Abdelrahman’s current research focuses on adding spent car tire rubber into asphalt mixes. Landfills are packed with these discarded tires which only serve to harbor disease-carrying mosquitoes and rodents. Stockpiles of old tires also burn easily — creating fires that can burn for months or even years. But the durability and flexibility of scrap tires makes them ideal for recycling.
“Adding in new materials is unfortunately not as simple as mixing two or three resources together,” says Abdelrahman. “There are chemical and ‘fill’ challenges that arise behind-the-scenes. We cannot allow roads to develop holes or cracks after the first year or two if wear affects these new materials differently.”
Recently, Abdelrahman and other professors have developed a new course at Missouri S&T that is focused on sustainability and the need for engineers to consider recycled products in their research and studies. Abdelrahman believes that more and more recycling will come into our everyday lives in the future, and he says that one of the challenges in using these materials is managing the expectations of the public.

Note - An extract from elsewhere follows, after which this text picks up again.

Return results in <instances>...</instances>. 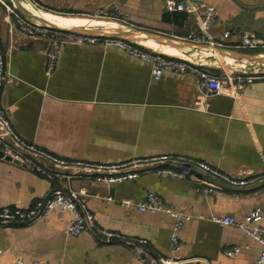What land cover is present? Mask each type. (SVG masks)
Wrapping results in <instances>:
<instances>
[{"label": "crops", "instance_id": "crops-1", "mask_svg": "<svg viewBox=\"0 0 264 264\" xmlns=\"http://www.w3.org/2000/svg\"><path fill=\"white\" fill-rule=\"evenodd\" d=\"M189 1L216 6L218 18L212 35L229 30L232 42L247 33L264 41V0ZM105 6L107 11L126 14L135 27L170 35L189 32L202 14L188 12L183 23L175 25L163 20L167 11L164 0H107ZM252 12L261 20L257 31L247 30L250 22L244 15ZM6 20L9 28L7 23L0 25V45L15 80L3 87L0 100L24 138L72 159L109 163L173 154L234 174L264 171V80L246 87L239 98L215 94L209 98L207 110L200 111L193 108L196 77L165 74L154 80L148 63L99 43L63 36L57 67L46 75L47 38L23 33L16 26L11 30L9 17ZM65 20L70 26L78 21L94 28H128L120 23L103 27L105 22L98 20ZM139 42L170 55L201 54L152 39ZM259 52L264 53V48L254 53ZM221 55L234 59L228 53ZM56 189L75 193L86 203L95 214L91 229L66 236L72 215L60 208L31 222L0 223V264H13L18 257L26 264H150L140 260L135 245L106 241L100 227L118 231L125 240L146 238L156 255L205 258L212 264H250L258 258L260 244L255 239L239 227L221 225L211 218L232 216L239 222L264 225L263 184L241 195L206 194L191 179L142 172L137 179L108 187L91 176L73 177L69 182L49 180L20 162L0 158V208H29ZM97 191L133 200H142L154 191L164 203L194 215L180 233L181 250L173 253L171 248L170 216L125 209L93 197ZM234 245H241L242 250L229 258L225 251Z\"/></svg>", "mask_w": 264, "mask_h": 264}, {"label": "built area", "instance_id": "built-area-1", "mask_svg": "<svg viewBox=\"0 0 264 264\" xmlns=\"http://www.w3.org/2000/svg\"><path fill=\"white\" fill-rule=\"evenodd\" d=\"M4 2L5 0H0ZM152 1V0H145ZM166 9L170 11H201L199 24L187 33L173 35L174 37L199 44H209L226 49L242 52H252L264 48V41L254 33H247L237 42H232L231 31H223L217 36L211 34V28L217 23L218 10L216 6L189 0H164ZM9 5V4H8ZM10 8L9 6H7ZM16 17L15 24L21 32L29 35L44 36L48 40L46 50V75H51L58 64L62 48L61 38L69 36L78 42L101 44L105 48H119L128 55L148 63L151 67V76L159 80L165 74L191 75L196 77L197 95L193 108L206 111L208 100L218 93H226L239 98L242 91L257 80H264V63H240L238 67H229L222 71H215L205 67L204 60L192 56H176L166 52L145 47L142 42L125 40L121 38H98L83 34L67 33L52 29L37 20H30L15 8H10ZM115 23L134 26L129 23L128 16L116 11L107 13ZM262 55V54H259ZM15 76L11 73L7 53L0 45V96L5 85L13 82ZM0 156L1 159L19 161L34 172L49 179H62L70 181L73 177L91 176L98 183L108 187L128 179H137L142 172H152L159 177L188 178L194 181L198 188L206 194L241 195L250 193L259 184L264 185V171L247 173L245 175L225 172L207 162L185 157L183 155H154L146 157H133L119 162H95L84 159H72L55 154L41 147L38 143L21 136L12 124L6 109L0 100ZM93 197L109 203H115L129 210L144 213H164L173 219L170 243L173 253L179 252L182 247L180 233L185 224L195 216L191 213L177 209L161 201L159 195L150 191L142 200H133L128 197L117 198L112 193L95 192ZM60 208L70 212L72 217L65 228L66 236H76L83 231L91 229L95 214L88 208L77 194L54 190L44 199L38 200L29 208L3 206L0 208V223L31 222L42 216L49 215L53 210ZM259 212V210H257ZM203 219V216H199ZM212 221L221 225L235 226L243 229L248 235L260 244L258 258L250 264H264V225L251 222H239L232 216H213ZM106 241H126L135 245L139 250V258L150 264H212L205 258H180L174 255H156L148 247L146 238L125 240L121 233L106 228H98ZM242 250L241 245H234L227 249L225 254L235 258ZM3 249L0 247V255ZM13 264H26L22 257L15 259ZM32 264H40L34 261Z\"/></svg>", "mask_w": 264, "mask_h": 264}, {"label": "water", "instance_id": "water-1", "mask_svg": "<svg viewBox=\"0 0 264 264\" xmlns=\"http://www.w3.org/2000/svg\"><path fill=\"white\" fill-rule=\"evenodd\" d=\"M7 3H9L12 6H16V9L20 13H22L26 17H32L34 20H37L41 22L42 24L63 32L67 33H74V34H83L87 36H94L98 38H121L125 40H134V41H140L142 39H152L154 41H157L161 44H166L170 45L173 47H176L181 50H192V51H198L202 52L204 51H210V52H219V53H228L232 56L246 59L248 61L252 62H259V63H264V57L261 55H255V54H250L249 52H242L238 50H233V49H226V48H221L217 46H211L209 44H199V43H193L190 41L186 40H181L173 35L162 33L159 31H152V30H147V29H142L138 28L135 26H128L126 30H120V29H115V28H94V27H82V28H63V27H58L56 25H53L51 23L46 22L45 20L33 15L30 13L23 5L20 3L19 0H5ZM189 16V13L187 11H170L167 10L163 13V20L169 24H175V25H181L183 21ZM245 18L249 19L250 25L247 28L249 31H257L258 25L260 23V19H255V13H249L244 15ZM142 36V37H139ZM2 153H0V156ZM19 162V161H16ZM66 193H68L67 190H65Z\"/></svg>", "mask_w": 264, "mask_h": 264}, {"label": "rangeland", "instance_id": "rangeland-1", "mask_svg": "<svg viewBox=\"0 0 264 264\" xmlns=\"http://www.w3.org/2000/svg\"><path fill=\"white\" fill-rule=\"evenodd\" d=\"M23 7L27 8V4L25 0H19ZM32 6L39 9V11L50 12L53 16L58 18H73V19H90L89 23H92L95 20L104 21L105 25L103 27L114 26L116 23L113 19L107 15L110 11H107L108 6L104 7V3L107 0H28ZM6 1L0 3V25H5L7 23V27L9 28V21L6 20V17H9V20L13 23L16 22L15 15L11 12L10 8H15L16 6L8 5ZM9 6L10 8H8ZM33 12V11H32ZM34 13V12H33ZM35 14V13H34ZM59 15V16H58ZM30 20H34L32 17H29ZM65 19H63L65 21ZM78 22V21H77ZM87 22V20L85 21ZM13 23V24H14ZM210 52V51H208ZM207 51L200 52L201 54H197V57L204 60V65L207 68L213 69L215 71H222L225 69H229V67H238L240 63H244V59L238 58L230 55L234 58V62L232 64H226L221 59L216 57V55H209ZM259 55L264 57V53H250ZM221 55V54H218ZM252 61H248L246 64H251Z\"/></svg>", "mask_w": 264, "mask_h": 264}, {"label": "bare ground", "instance_id": "bare-ground-1", "mask_svg": "<svg viewBox=\"0 0 264 264\" xmlns=\"http://www.w3.org/2000/svg\"><path fill=\"white\" fill-rule=\"evenodd\" d=\"M26 1V4H27V10L32 13L33 15L45 20L46 22L48 23H51L53 25H56L58 27H63V28H73V27H77V28H84V27H87V26H84L83 24L79 23V22H76L75 25L76 26H70L69 22L67 23L66 20L64 21L63 19L65 18H56L55 15L53 16L50 12H44V11H39V9H37L36 7L32 6V4L28 1V0H25ZM21 3V2H20ZM23 4V3H22ZM24 5V4H23ZM35 13H33V12ZM59 16V15H58ZM90 21V20H89ZM66 22V23H65ZM86 23V22H85ZM89 24V23H88ZM102 27V26H101ZM143 41V40H142ZM147 43V42H146ZM151 44V43H150ZM149 44V45H150ZM153 44V43H152ZM165 48L162 47V49ZM170 48V47H169ZM174 49V48H173ZM165 50V49H164ZM170 51V50H169ZM171 52V51H170ZM215 53H218V54H225V53H219V52H215ZM172 55V53H171ZM216 57H218L219 59H221L223 62H225L226 64H232L234 62V59L231 60L230 57H227L226 55H217ZM248 60L245 59L244 63H247Z\"/></svg>", "mask_w": 264, "mask_h": 264}, {"label": "trees", "instance_id": "trees-1", "mask_svg": "<svg viewBox=\"0 0 264 264\" xmlns=\"http://www.w3.org/2000/svg\"><path fill=\"white\" fill-rule=\"evenodd\" d=\"M0 3H1V1H0ZM255 51H252L251 53H254Z\"/></svg>", "mask_w": 264, "mask_h": 264}]
</instances>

While in a class, he once asked students if they would be willing to buy a sandwich from a shop that used recycled materials in its sandwich wrappers. He says the class was evenly split in opinion, with some being uncomfortable with the wrapper being made from former garbage. The students were more willing to accept recycled wrapper when told the papers were hygienically treated.
“We need to teach students about the challenges of recycled materials and how they are a resource availability and environmental issue as well,” says Abdelrahman. “Most of these industrial recycled materials are high-quality; there must be a way to continue to use them. If recycled materials are as good as processed materials and clean, why shouldn’t we use them?”